■ RECORDS SUPPLIED
--

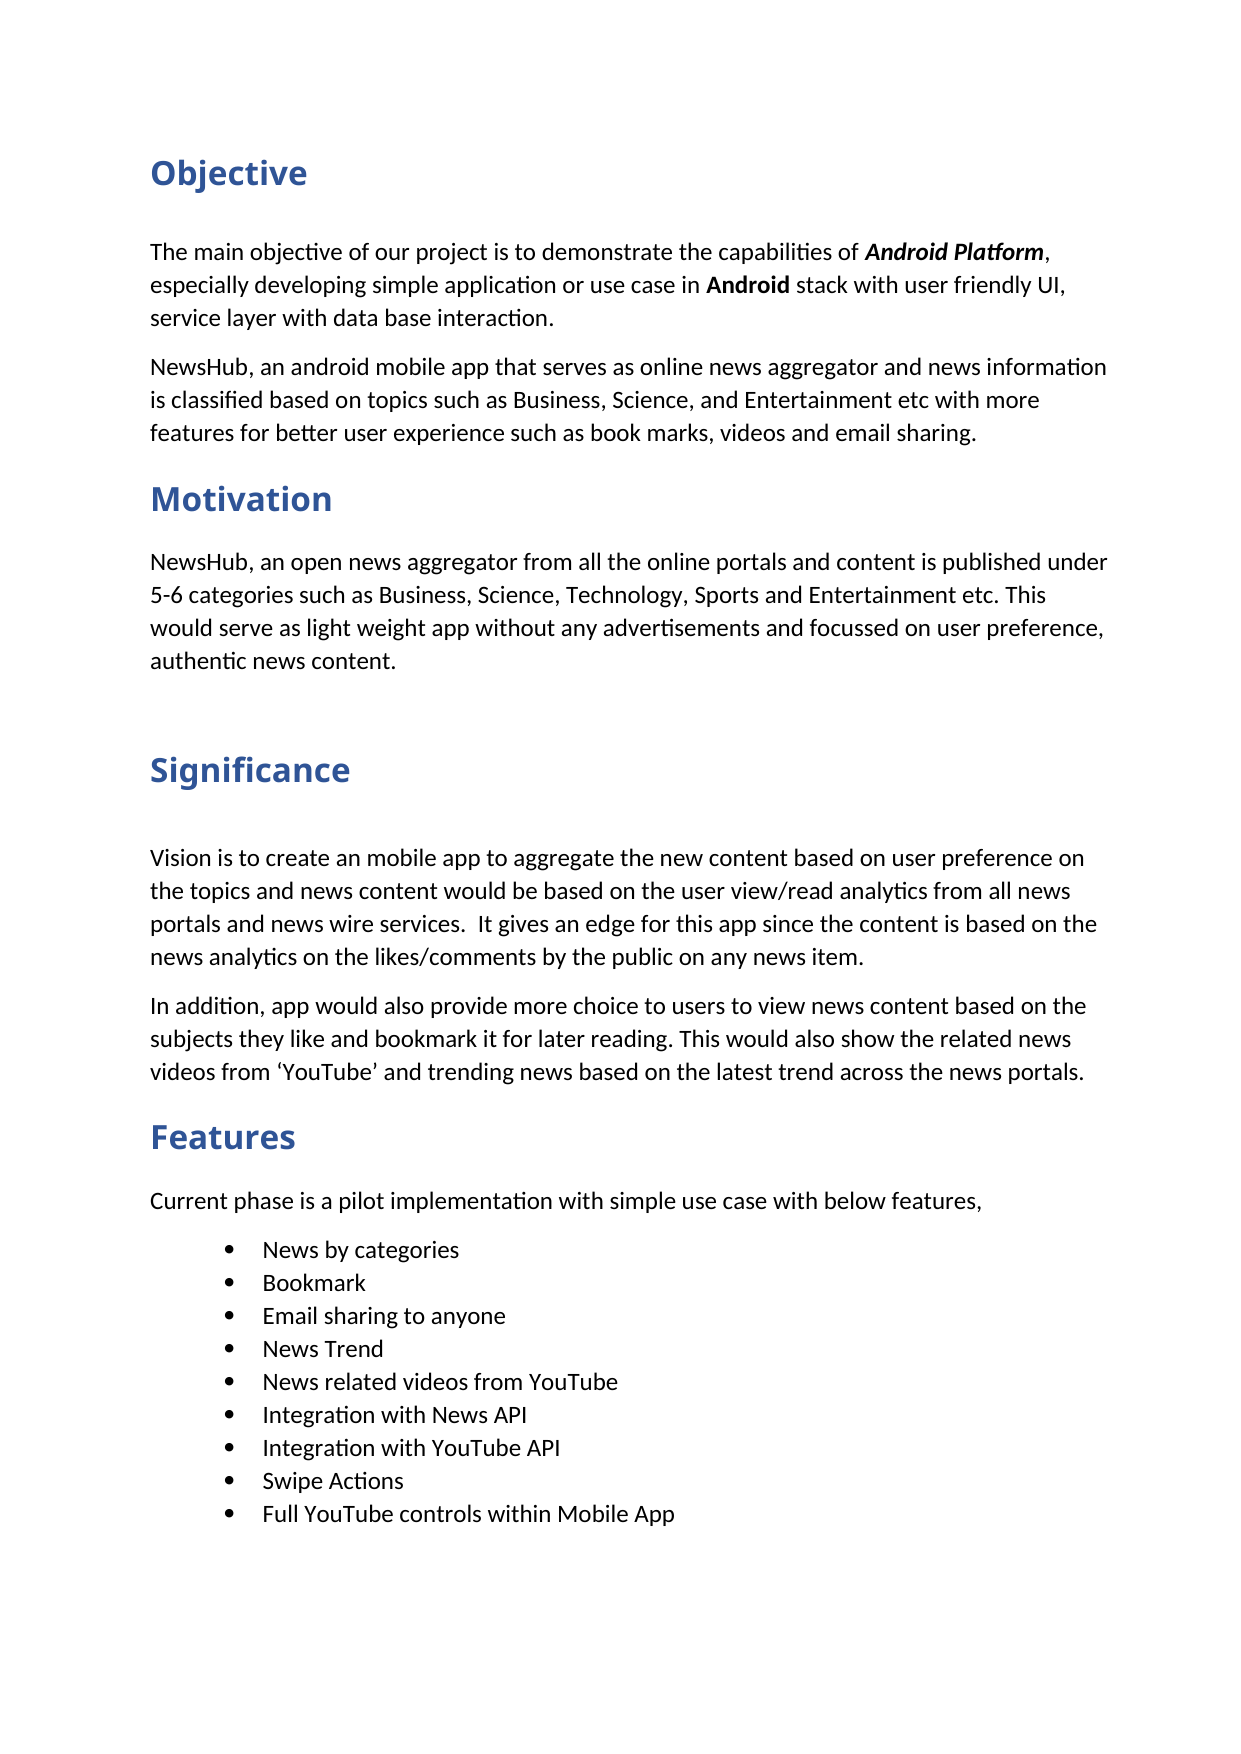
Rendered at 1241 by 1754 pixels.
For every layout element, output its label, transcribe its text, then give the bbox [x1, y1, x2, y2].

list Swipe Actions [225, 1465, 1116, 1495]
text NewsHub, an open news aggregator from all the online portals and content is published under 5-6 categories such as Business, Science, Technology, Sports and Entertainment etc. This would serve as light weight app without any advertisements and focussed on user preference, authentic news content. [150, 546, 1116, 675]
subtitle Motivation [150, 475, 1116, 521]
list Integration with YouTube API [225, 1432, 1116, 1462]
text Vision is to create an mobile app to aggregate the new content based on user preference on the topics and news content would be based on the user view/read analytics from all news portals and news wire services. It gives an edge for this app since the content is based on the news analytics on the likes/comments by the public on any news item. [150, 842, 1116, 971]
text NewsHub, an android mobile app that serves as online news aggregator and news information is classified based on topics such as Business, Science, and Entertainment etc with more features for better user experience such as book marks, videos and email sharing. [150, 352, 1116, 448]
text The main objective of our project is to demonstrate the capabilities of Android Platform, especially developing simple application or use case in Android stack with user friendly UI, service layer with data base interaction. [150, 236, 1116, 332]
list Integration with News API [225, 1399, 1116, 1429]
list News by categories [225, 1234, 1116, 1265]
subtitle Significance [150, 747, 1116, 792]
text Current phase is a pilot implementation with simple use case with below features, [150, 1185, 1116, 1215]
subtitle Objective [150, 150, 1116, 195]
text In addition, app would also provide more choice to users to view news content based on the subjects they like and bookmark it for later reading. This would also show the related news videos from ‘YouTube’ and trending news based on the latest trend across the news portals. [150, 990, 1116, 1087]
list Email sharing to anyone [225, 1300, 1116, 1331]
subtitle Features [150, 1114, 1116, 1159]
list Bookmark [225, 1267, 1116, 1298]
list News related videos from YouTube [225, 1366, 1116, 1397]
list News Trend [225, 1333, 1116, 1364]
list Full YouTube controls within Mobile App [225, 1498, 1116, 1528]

--

Repeat the records word for word. Leave out whatever pictures they hold.

Rendered at 1241 by 1754 pixels.
For every layout element, output its label, transcribe its text, then give the bbox [x1, y1, x2, y2].

list Swipe Actions [225, 1465, 1116, 1495]
text NewsHub, an open news aggregator from all the online portals and content is published under 5-6 categories such as Business, Science, Technology, Sports and Entertainment etc. This would serve as light weight app without any advertisements and focussed on user preference, authentic news content. [150, 546, 1116, 675]
subtitle Motivation [150, 475, 1116, 521]
list Integration with YouTube API [225, 1432, 1116, 1462]
text Vision is to create an mobile app to aggregate the new content based on user preference on the topics and news content would be based on the user view/read analytics from all news portals and news wire services. It gives an edge for this app since the content is based on the news analytics on the likes/comments by the public on any news item. [150, 842, 1116, 971]
text NewsHub, an android mobile app that serves as online news aggregator and news information is classified based on topics such as Business, Science, and Entertainment etc with more features for better user experience such as book marks, videos and email sharing. [150, 352, 1116, 448]
text The main objective of our project is to demonstrate the capabilities of Android Platform, especially developing simple application or use case in Android stack with user friendly UI, service layer with data base interaction. [150, 236, 1116, 332]
list Integration with News API [225, 1399, 1116, 1429]
list News by categories [225, 1234, 1116, 1265]
subtitle Significance [150, 747, 1116, 792]
text Current phase is a pilot implementation with simple use case with below features, [150, 1185, 1116, 1215]
subtitle Objective [150, 150, 1116, 195]
text In addition, app would also provide more choice to users to view news content based on the subjects they like and bookmark it for later reading. This would also show the related news videos from ‘YouTube’ and trending news based on the latest trend across the news portals. [150, 990, 1116, 1087]
list Email sharing to anyone [225, 1300, 1116, 1331]
subtitle Features [150, 1114, 1116, 1159]
list Bookmark [225, 1267, 1116, 1298]
list News related videos from YouTube [225, 1366, 1116, 1397]
list News Trend [225, 1333, 1116, 1364]
list Full YouTube controls within Mobile App [225, 1498, 1116, 1528]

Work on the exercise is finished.